* **Task brief**: Pull out the lines running from the start of the entries through the line that contains "family: Pyxicephalidae", and repeat them word for word, both ends included.

Recorded data:
▬▬▬
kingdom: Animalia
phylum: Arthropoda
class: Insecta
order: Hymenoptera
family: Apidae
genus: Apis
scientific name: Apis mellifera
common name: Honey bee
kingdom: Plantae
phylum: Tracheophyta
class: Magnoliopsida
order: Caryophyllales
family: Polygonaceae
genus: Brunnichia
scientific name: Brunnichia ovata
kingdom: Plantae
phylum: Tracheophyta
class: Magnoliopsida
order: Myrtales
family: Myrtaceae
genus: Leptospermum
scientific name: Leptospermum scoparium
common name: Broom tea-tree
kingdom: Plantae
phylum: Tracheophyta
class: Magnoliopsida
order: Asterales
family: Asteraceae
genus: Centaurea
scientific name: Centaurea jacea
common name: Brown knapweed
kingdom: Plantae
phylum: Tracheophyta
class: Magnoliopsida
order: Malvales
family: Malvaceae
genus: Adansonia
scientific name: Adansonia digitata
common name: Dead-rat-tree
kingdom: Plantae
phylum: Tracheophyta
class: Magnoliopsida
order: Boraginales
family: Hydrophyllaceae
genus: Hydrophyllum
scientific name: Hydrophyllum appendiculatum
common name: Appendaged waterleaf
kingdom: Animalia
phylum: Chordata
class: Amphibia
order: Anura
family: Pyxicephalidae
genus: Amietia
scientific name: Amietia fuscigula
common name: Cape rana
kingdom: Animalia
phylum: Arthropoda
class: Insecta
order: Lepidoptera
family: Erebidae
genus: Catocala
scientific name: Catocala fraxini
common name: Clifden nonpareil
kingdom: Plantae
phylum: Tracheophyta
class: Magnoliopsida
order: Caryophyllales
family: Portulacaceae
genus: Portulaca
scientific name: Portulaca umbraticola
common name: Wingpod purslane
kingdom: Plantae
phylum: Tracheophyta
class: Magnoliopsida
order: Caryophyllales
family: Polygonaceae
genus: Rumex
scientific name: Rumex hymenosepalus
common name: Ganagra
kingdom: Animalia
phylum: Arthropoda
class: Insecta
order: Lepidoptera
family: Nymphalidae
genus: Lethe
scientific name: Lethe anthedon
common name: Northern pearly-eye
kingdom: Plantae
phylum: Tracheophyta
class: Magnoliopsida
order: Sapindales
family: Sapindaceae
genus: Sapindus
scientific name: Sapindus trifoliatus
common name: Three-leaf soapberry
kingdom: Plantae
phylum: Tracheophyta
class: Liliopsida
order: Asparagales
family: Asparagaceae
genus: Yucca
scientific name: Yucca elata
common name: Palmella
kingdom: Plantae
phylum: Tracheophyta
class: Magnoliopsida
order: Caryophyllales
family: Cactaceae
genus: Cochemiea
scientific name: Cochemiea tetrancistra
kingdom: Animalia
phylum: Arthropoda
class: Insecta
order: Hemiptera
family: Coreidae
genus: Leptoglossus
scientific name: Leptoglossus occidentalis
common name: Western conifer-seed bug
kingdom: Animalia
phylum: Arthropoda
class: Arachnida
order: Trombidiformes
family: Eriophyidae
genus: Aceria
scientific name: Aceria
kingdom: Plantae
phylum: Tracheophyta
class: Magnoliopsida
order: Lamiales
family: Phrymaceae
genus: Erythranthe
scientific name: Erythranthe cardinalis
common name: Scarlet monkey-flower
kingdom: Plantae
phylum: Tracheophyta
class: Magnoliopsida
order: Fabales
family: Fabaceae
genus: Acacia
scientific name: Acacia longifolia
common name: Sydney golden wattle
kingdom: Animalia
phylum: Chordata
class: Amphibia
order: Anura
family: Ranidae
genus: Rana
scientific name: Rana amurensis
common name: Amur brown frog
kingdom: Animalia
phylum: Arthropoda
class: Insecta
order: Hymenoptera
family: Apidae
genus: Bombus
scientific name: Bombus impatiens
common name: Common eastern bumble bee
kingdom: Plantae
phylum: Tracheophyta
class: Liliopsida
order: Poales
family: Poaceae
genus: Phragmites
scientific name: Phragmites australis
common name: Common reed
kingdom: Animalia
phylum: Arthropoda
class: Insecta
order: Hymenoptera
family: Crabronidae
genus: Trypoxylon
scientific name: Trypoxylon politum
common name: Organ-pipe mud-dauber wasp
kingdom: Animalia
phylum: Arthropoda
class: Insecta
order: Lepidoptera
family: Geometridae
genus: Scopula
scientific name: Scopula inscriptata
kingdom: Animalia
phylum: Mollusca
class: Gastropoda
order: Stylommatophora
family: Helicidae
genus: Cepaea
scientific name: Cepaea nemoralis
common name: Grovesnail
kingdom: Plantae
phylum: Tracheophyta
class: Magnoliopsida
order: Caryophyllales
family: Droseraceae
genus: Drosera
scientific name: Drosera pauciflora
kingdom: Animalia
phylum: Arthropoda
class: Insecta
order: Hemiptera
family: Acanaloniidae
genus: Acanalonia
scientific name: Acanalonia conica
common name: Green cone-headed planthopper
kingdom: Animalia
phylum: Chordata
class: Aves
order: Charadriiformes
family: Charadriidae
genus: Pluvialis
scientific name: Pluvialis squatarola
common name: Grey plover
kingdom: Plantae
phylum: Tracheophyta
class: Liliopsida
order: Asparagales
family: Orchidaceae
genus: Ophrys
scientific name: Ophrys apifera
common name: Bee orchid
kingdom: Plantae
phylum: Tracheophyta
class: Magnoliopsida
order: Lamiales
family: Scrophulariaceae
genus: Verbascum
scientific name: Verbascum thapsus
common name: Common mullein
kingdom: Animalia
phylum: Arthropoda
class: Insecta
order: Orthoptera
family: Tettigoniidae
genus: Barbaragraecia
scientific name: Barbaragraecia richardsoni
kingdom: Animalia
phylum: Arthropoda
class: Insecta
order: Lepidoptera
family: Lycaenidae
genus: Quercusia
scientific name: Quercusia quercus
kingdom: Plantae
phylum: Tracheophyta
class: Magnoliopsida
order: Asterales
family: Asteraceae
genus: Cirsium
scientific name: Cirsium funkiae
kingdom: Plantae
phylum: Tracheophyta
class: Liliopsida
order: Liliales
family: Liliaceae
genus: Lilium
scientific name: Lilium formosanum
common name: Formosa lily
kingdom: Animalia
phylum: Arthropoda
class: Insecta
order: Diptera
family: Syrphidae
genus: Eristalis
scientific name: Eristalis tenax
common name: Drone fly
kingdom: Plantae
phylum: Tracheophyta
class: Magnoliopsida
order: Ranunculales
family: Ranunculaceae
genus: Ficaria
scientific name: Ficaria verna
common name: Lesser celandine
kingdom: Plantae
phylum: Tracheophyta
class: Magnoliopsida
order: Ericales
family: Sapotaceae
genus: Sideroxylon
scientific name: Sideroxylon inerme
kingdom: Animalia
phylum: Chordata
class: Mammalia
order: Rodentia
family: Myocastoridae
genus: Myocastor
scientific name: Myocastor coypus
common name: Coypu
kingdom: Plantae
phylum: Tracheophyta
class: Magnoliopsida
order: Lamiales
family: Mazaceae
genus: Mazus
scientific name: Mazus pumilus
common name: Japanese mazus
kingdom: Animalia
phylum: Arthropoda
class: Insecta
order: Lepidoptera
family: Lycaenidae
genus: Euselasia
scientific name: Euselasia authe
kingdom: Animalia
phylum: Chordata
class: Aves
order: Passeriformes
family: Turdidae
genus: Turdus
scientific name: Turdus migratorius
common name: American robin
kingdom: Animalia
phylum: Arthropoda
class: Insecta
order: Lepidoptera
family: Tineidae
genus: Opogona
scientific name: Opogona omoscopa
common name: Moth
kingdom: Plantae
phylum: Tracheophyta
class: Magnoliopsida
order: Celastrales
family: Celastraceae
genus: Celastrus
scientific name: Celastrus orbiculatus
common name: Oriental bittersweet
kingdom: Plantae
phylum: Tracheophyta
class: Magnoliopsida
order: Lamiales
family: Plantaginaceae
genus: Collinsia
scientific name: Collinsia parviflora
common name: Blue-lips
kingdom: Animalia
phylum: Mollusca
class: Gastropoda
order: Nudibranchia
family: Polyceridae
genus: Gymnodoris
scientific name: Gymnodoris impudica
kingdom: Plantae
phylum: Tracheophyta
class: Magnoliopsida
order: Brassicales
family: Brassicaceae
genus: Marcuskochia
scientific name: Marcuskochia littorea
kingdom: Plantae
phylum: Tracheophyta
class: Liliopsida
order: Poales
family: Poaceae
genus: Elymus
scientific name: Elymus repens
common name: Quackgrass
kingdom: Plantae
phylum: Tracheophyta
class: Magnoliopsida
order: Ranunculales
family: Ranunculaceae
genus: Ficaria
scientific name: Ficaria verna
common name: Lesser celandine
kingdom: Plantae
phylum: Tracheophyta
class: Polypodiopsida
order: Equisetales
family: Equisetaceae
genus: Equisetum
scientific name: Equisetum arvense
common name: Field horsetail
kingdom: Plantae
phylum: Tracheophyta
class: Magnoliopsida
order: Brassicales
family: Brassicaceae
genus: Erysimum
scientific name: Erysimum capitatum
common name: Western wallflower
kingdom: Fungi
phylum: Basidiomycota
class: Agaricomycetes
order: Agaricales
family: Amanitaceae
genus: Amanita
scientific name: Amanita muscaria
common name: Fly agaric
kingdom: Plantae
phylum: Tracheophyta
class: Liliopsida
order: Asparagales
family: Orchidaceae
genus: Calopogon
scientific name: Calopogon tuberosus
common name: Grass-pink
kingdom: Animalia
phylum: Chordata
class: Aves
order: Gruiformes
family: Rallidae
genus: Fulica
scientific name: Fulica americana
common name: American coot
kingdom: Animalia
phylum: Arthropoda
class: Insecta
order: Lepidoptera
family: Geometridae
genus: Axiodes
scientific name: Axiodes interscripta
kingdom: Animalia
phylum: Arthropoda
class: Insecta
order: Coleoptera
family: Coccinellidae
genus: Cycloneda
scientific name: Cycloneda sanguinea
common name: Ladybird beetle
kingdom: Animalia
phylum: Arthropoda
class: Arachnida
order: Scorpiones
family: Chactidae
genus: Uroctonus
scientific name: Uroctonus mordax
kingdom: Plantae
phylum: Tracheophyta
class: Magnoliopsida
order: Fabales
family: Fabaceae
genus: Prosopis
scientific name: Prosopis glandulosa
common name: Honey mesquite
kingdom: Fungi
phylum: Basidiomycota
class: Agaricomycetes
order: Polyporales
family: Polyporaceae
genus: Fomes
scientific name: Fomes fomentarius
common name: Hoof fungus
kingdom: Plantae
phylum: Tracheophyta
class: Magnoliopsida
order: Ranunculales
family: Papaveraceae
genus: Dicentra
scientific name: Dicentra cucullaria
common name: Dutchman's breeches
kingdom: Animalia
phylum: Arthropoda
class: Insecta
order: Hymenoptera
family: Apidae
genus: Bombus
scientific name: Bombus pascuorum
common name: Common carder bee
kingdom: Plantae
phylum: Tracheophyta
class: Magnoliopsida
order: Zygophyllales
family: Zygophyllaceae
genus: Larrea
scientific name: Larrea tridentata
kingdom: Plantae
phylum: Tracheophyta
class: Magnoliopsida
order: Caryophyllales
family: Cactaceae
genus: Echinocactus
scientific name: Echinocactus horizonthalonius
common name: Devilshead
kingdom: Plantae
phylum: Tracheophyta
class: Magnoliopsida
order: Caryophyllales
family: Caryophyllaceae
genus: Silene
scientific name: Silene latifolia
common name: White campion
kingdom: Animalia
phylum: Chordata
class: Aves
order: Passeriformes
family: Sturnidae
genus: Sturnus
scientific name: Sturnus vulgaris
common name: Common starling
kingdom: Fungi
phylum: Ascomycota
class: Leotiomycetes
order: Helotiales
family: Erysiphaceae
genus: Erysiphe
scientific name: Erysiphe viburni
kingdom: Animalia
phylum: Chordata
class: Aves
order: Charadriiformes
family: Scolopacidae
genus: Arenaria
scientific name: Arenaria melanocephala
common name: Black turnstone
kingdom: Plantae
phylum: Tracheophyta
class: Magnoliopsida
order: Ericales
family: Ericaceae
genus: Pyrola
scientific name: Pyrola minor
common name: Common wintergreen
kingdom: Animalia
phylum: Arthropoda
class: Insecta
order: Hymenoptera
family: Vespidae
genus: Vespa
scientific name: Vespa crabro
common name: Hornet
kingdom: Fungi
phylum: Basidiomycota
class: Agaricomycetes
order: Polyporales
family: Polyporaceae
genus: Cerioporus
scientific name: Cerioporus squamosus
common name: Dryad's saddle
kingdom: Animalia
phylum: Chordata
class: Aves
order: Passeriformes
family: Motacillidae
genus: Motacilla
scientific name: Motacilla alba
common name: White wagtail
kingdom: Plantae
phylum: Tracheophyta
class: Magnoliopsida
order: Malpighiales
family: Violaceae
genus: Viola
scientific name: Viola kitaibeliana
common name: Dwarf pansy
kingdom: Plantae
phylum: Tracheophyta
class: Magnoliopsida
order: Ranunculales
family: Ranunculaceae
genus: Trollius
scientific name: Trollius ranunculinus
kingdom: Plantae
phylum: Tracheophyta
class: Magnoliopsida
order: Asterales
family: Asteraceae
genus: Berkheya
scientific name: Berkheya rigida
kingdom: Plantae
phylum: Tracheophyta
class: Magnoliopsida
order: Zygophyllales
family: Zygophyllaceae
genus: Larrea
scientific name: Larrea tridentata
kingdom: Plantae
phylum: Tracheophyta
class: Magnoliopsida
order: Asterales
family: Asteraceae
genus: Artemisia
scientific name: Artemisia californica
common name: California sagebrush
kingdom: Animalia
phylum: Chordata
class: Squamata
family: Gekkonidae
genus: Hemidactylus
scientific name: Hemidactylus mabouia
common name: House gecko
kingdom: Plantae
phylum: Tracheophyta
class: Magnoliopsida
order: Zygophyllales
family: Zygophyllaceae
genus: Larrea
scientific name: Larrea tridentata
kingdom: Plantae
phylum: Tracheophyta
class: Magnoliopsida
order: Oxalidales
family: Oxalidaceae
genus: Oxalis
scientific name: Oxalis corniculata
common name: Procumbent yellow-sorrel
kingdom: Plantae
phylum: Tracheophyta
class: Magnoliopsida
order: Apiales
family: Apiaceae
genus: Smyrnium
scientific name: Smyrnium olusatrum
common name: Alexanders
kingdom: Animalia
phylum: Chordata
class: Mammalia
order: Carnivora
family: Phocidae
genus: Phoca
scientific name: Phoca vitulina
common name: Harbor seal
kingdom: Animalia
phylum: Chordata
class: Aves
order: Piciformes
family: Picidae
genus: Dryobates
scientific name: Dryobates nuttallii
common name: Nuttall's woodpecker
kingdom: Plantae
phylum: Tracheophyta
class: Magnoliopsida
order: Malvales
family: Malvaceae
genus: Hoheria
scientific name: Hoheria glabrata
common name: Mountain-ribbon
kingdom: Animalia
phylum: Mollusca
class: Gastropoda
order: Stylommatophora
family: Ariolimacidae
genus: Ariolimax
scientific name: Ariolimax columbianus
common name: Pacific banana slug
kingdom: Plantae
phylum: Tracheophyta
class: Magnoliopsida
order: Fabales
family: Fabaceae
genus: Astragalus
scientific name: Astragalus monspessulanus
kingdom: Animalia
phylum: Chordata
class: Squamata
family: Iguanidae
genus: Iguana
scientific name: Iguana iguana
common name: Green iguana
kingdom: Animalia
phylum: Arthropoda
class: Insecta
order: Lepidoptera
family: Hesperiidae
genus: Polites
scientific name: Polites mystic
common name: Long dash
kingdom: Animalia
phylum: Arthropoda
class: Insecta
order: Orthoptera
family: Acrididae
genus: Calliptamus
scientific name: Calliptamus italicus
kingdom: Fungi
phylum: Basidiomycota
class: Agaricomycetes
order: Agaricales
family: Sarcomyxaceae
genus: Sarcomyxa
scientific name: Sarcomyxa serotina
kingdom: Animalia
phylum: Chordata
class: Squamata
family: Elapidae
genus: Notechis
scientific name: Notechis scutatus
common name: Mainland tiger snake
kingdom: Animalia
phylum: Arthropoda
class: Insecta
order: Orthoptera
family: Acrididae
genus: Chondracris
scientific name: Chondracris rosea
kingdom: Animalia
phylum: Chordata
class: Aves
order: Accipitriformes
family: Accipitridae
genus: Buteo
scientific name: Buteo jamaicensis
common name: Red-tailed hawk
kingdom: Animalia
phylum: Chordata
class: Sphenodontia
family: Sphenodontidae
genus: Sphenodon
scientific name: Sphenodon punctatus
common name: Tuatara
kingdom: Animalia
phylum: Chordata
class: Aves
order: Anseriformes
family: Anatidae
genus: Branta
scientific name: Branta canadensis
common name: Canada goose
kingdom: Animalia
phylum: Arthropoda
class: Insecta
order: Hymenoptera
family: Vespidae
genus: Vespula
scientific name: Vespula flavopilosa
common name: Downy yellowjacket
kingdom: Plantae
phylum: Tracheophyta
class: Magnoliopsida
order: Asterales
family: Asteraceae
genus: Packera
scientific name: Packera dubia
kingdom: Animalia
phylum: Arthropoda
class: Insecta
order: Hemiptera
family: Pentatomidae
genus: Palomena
▬▬▬
* **Task result**:
kingdom: Animalia
phylum: Arthropoda
class: Insecta
order: Hymenoptera
family: Apidae
genus: Apis
scientific name: Apis mellifera
common name: Honey bee
kingdom: Plantae
phylum: Tracheophyta
class: Magnoliopsida
order: Caryophyllales
family: Polygonaceae
genus: Brunnichia
scientific name: Brunnichia ovata
kingdom: Plantae
phylum: Tracheophyta
class: Magnoliopsida
order: Myrtales
family: Myrtaceae
genus: Leptospermum
scientific name: Leptospermum scoparium
common name: Broom tea-tree
kingdom: Plantae
phylum: Tracheophyta
class: Magnoliopsida
order: Asterales
family: Asteraceae
genus: Centaurea
scientific name: Centaurea jacea
common name: Brown knapweed
kingdom: Plantae
phylum: Tracheophyta
class: Magnoliopsida
order: Malvales
family: Malvaceae
genus: Adansonia
scientific name: Adansonia digitata
common name: Dead-rat-tree
kingdom: Plantae
phylum: Tracheophyta
class: Magnoliopsida
order: Boraginales
family: Hydrophyllaceae
genus: Hydrophyllum
scientific name: Hydrophyllum appendiculatum
common name: Appendaged waterleaf
kingdom: Animalia
phylum: Chordata
class: Amphibia
order: Anura
family: Pyxicephalidae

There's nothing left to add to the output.